London’s prestigious art house cinema Curzon Soho, one of the independent British cinemas which is participating in the UK Cinema Association’s initiative to reduce carbon emissions, is facing an uncertain future. The City of London’s plans sounds like a colossally stupid move. The flagship art house cinema may be demolished to make way for the £25 billion Crossrail 2 development which is scheduled to start construction in 2020. According to the Transport for London, the cinema site will be used for the entrance into the new Crossrail 2 Station and a ticket hall.

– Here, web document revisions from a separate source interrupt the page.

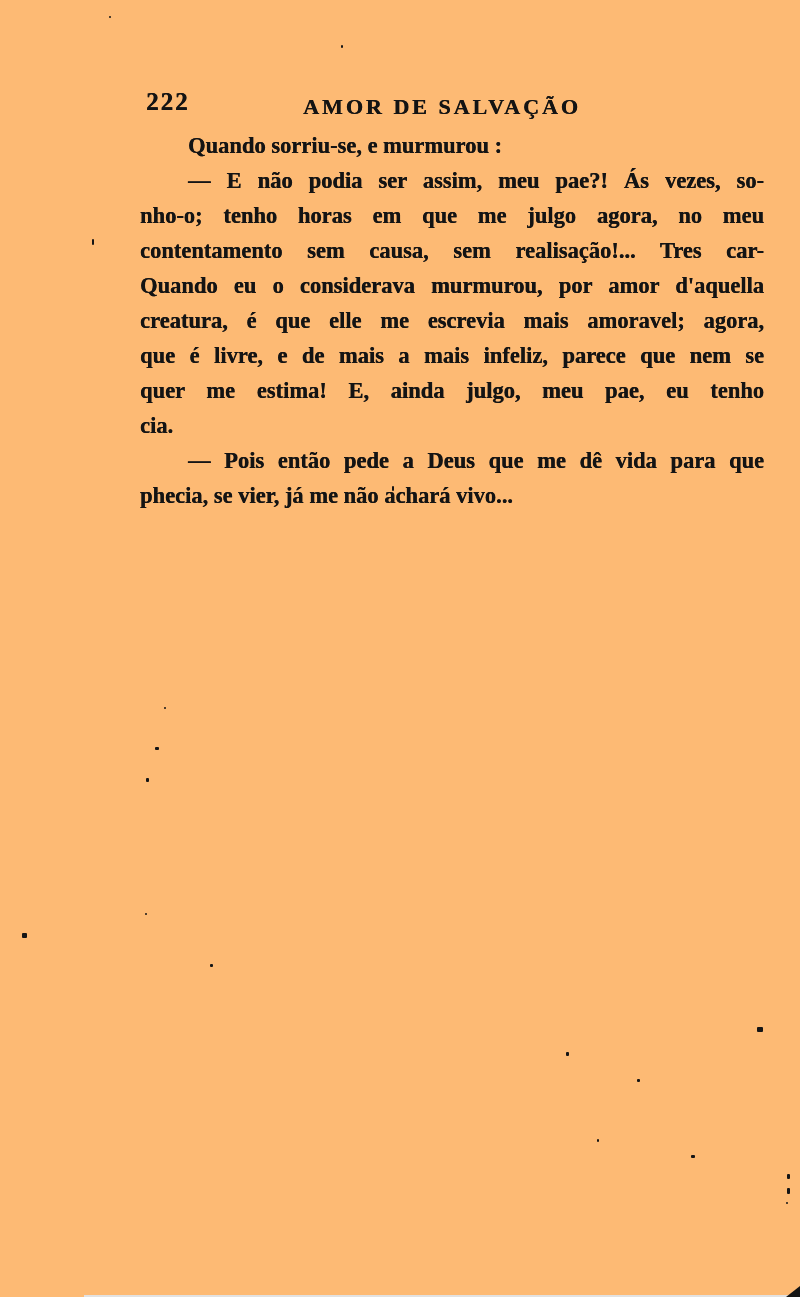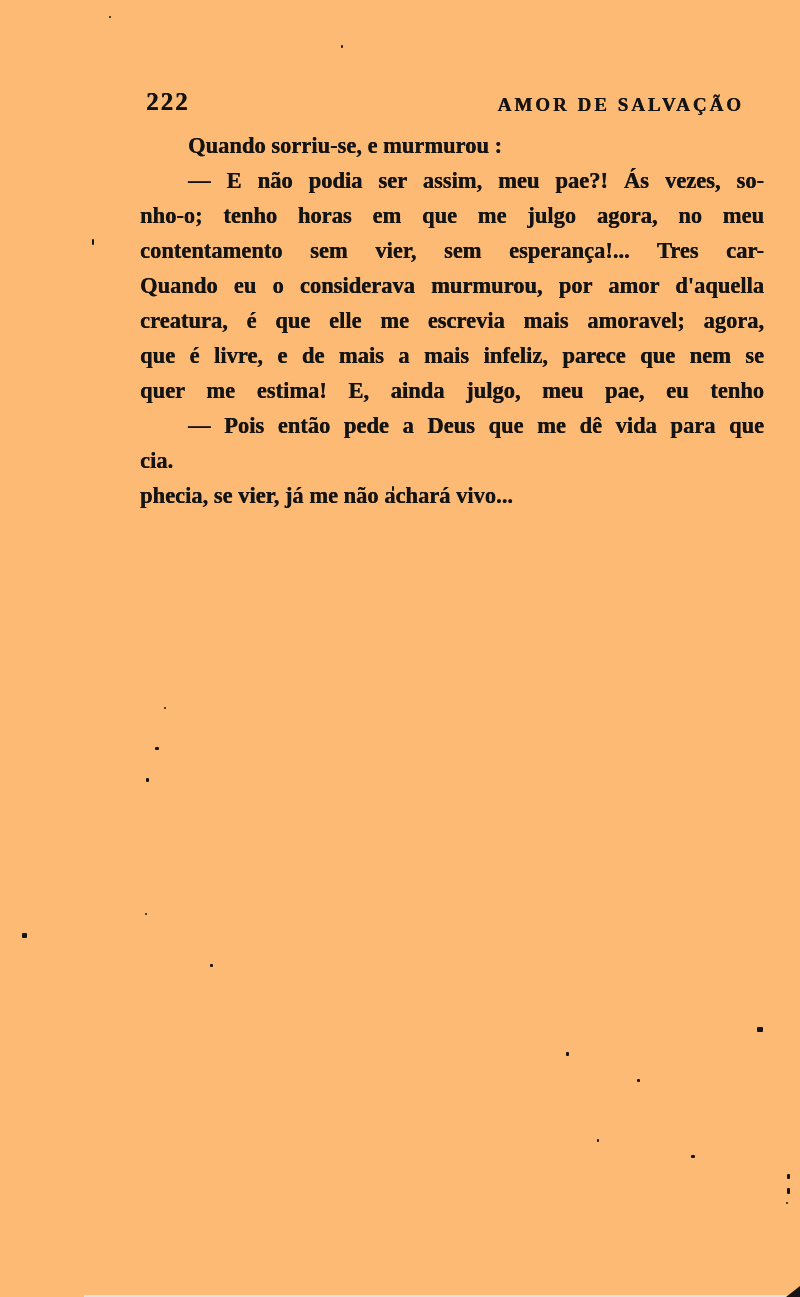--- a/index.html
+++ b/index.html
@@ -26,22 +26,22 @@
     font-size: 25px;
     font-weight: 700;
     letter-spacing: 2px;
     text-shadow: 0.4px 0.4px 0 #141414;
   }
   .running-title {
     position: absolute;
     left: 0;
     right: 20px;
     top: 6px;
-    text-align: right;
-    font-size: 19px;
+    text-align: center;
+    font-size: 22px;
     font-weight: 700;
     letter-spacing: 3px;
     white-space: nowrap;
     text-shadow: 0.4px 0.4px 0 #141414;
   }
   .text-block {
     position: absolute;
     left: 140px;
     top: 128px;
     width: 624px;
@@ -94,27 +94,27 @@
 
   <div class="running-header">
     <span class="page-number">222</span>
     <span class="running-title">AMOR DE SALVAÇÃO</span>
   </div>
 
   <div class="text-block">
     <div class="line indent">Quando sorriu-se, e murmurou :</div>
     <div class="line just indent">— E não podia ser assim, meu pae?! Ás vezes, so-</div>
     <div class="line just">nho-o; tenho horas em que me julgo agora, no meu</div>
-    <div class="line just">contentamento sem vier, sem esperança!... Tres car-</div>
+    <div class="line just">contentamento sem causa, sem realisação!... Tres car-</div>
     <div class="line just">Quando eu o considerava murmurou, por amor d'aquella</div>
     <div class="line just">creatura, é que elle me escrevia mais amoravel; agora,</div>
     <div class="line just">que é livre, e de mais a mais infeliz, parece que nem se</div>
     <div class="line just">quer me estima! E, ainda julgo, meu pae, eu tenho</div>
+    <div class="line">cia.</div>
     <div class="line just indent">— Pois então pede a Deus que me dê vida para que</div>
-    <div class="line">cia.</div>
     <div class="line">phecia, se vier, já me não achará vivo...</div>
   </div>
 
   <div id="artifacts">
       <span class="speck" style="left: 109px; top: 16px; width: 2px; height: 2px;"></span>
       <span class="speck" style="left: 341px; top: 45px; width: 2px; height: 3px;"></span>
       <span class="speck" style="left: 92px; top: 239px; width: 2px; height: 6px;"></span>
       <span class="speck" style="left: 392px; top: 486px; width: 2px; height: 5px;"></span>
       <span class="speck" style="left: 164px; top: 707px; width: 2px; height: 2px;"></span>
       <span class="speck" style="left: 155px; top: 747px; width: 4px; height: 3px;"></span>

When the plan became public in the fall 2015, British actors Benedict Cumberbatch and Stephen Fry, among others, began lobbying against the demolition of the Soho Curzon Cinema.“The plan for the Curzon Cinema, Shaftesbury Avenue, long a beacon of good film programming and live events, to be demolished to make way for a tunnel air vent, is deeply worrying”, remarks Fry who is chairing a campaign to save the Curzon Soho. “The Curzon Soho is a rare gem in the heart of London, showcasing the best in independent and world cinema”, says Cumberbatch.

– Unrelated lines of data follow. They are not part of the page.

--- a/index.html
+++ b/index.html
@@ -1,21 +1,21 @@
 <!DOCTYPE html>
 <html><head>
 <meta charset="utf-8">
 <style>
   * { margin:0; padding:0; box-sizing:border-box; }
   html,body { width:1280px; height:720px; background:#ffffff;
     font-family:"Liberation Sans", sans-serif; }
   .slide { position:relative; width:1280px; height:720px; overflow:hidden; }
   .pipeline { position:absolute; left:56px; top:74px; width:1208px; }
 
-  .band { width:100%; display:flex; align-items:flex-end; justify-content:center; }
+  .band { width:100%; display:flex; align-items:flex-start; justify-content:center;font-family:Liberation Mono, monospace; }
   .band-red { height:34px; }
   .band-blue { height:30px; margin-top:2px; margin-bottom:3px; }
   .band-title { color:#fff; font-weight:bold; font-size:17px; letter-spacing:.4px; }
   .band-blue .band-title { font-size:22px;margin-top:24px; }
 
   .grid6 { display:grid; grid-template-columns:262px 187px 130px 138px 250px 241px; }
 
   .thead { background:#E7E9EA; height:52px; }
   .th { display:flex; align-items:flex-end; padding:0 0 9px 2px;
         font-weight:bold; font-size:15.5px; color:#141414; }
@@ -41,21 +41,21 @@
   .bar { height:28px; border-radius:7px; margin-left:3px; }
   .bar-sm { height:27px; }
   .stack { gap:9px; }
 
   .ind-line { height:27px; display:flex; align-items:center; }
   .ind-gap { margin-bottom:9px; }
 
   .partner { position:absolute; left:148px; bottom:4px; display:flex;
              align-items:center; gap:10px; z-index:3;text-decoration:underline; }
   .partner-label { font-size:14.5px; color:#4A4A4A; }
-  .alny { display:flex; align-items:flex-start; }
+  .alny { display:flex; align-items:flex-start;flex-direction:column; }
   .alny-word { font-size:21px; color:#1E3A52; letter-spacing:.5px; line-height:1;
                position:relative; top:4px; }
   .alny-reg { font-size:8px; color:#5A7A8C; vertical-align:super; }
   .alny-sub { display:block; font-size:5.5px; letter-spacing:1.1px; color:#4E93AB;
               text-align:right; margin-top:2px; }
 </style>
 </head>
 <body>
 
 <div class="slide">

,Built in 1912 by the architect Gordon Tait, the Curzon Soho was orignally intended as a sister venue to the Curzon Mayfair. First named the Curzon West End, the acclaimed art house venue is one of eleven cinemas in the Curzon group. “Those of us who want to save Curzon Soho from such a destructive and shameful fate need to fight for its wellbeing right now”, states the Corzon Cinema group. The petition that has been launched to save the cinema has already been signed by more than 32,000 moviegoers. The petition will be emailed to Crossrail developers as well as the Mayor of London.